LEMON TART
These classic lemon tarts are the perfect combination of buttery, flaky crust and zesty, velvety lemon filling. Whether you’re hosting a party or indulging in a sweet treat for yourself
Temp: 180 c
Time: 25 minutes
Ingredients
Tart base
- 250gm – unsalted butter
- 50gm – Flour
- 125gm – icing sugar
- 25gm – milk powder
zest filling
- 100gm – unsalted butter
- 100gm – egg yolks
- 100gm – sugar
- few drops – lemon juice
STEPS TO FOLLOW:
Prepare the Tart Dough
Step 1: Cream the Butter and Sugar
In a large mixing bowl, combine 250g of unsalted butter and 125g of icing sugar. Using a whisk or an electric mixer, beat the mixture until it becomes light, fluffy, and creamy. This step is crucial for a smooth tart crust.
Step 2: Incorporate the Egg and Vanilla
Crack half an egg into the bowl and add ½ teaspoon of pure vanilla extract. Beat the mixture on medium speed for about 3 minutes to ensure the egg and vanilla are fully blended into the butter-sugar mixture.
Step 3: Add Dry Ingredients
Gradually sift in 50g of all-purpose flour and 25g of milk powder. Mix gently with a spatula or your hands until the dough comes together into a smooth ball. Be careful not to overmix to maintain a tender, melt-in-your-mouth texture.
Step 4: Chill the Dough
Wrap the dough tightly in plastic wrap or place it in a covered bowl. Refrigerate for 30 minutes to firm up the dough, making it easier to handle and preventing shrinkage during baking.
Shape and Bake the Tart Shells
Step 1: Prepare the Tart Molds
Remove the chilled dough from the refrigerator and divide it into small portions.

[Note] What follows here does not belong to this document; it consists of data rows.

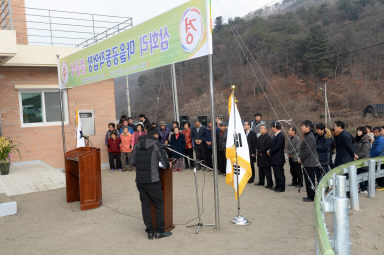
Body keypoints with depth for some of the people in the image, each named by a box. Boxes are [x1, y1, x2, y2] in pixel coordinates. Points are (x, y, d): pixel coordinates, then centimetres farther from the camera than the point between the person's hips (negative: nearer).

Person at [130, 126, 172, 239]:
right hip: (152, 180, -5)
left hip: (139, 180, 5)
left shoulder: (137, 145, 10)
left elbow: (132, 162, 11)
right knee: (159, 205, 6)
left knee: (145, 205, 11)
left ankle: (150, 231, 15)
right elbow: (165, 163, -8)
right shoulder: (157, 144, -5)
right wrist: (168, 165, 14)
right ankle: (159, 231, 10)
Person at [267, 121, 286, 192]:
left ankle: (282, 188, 7)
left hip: (279, 159, -9)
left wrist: (270, 152, -10)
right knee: (276, 173, 16)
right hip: (275, 159, 9)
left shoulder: (280, 136, -18)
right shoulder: (275, 135, 12)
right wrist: (270, 150, 2)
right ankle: (277, 186, 25)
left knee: (280, 173, -1)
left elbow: (277, 147, -21)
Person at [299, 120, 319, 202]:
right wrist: (300, 157, 11)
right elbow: (303, 148, 21)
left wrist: (301, 158, -12)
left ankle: (311, 197, 5)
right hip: (307, 162, 10)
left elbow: (307, 151, -21)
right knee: (308, 180, 15)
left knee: (310, 180, -3)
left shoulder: (310, 137, -18)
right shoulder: (307, 136, 15)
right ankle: (310, 195, 23)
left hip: (310, 163, -10)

Press each portion evenly into tart molds, ensuring a uniform layer across the base and up the sides. Trim off any excess dough for clean edges.
Step 2: Pre-Bake the Tart Shells
Preheat your oven to 180°C (350°F). Place the tart molds on a baking tray and bake for about 12–15 minutes, or until the shells are lightly golden and firm. Allow them to cool completely before adding the filling.
Make the Zesty Lemon Filling
Step 1: Combine Ingredients in a Saucepan
In a medium saucepan, add the following: 100g of unsalted butter, 100g of granulated sugar, 100g of egg yolks, A few drops of freshly squeezed lemon juice, for a tangy flavor.
Step 2: Cook the Filling
Place the saucepan over medium-low heat and stir continuously with a whisk or spatula. This prevents curdling and ensures a silky-smooth consistency. Cook for 5–7 minutes, or until the mixture thickens into a custard-like texture.
Step 3: Cool the Filling
Remove the saucepan from heat and let the lemon filling cool slightly before assembling the tarts.
Remove the saucepan from heat and let the lemon filling cool slightly before assembling the tarts.
Assemble the Lemon Tarts
Step 1: Fill the Tart Shells
Spoon or pipe the lemon filling into the cooled tart shells, spreading it evenly to the edges for a professional finish.
Step 2: Set the Filling
Refrigerate the filled tarts for 15–20 minutes to allow the filling to firm up.
Step 3: Garnish and Serve
For an extra touch of elegance, garnish the tarts with a dusting of powdered sugar, a sprinkle of lemon zest, or a dollop of whipped cream. Serve and enjoy the perfect balance of buttery crust and zesty lemon filling!
Pro Tips for Perfect Lemon Tarts
Use high-quality butter and fresh lemons for the best flavor.
Avoid overmixing the dough to keep the crust tender.
Stir the lemon filling constantly to achieve a velvety texture.
These irresistible lemon tarts are perfect for any occasion, from afternoon tea to elegant dinner parties. Their buttery crust and tangy filling make them a crowd-pleasing dessert!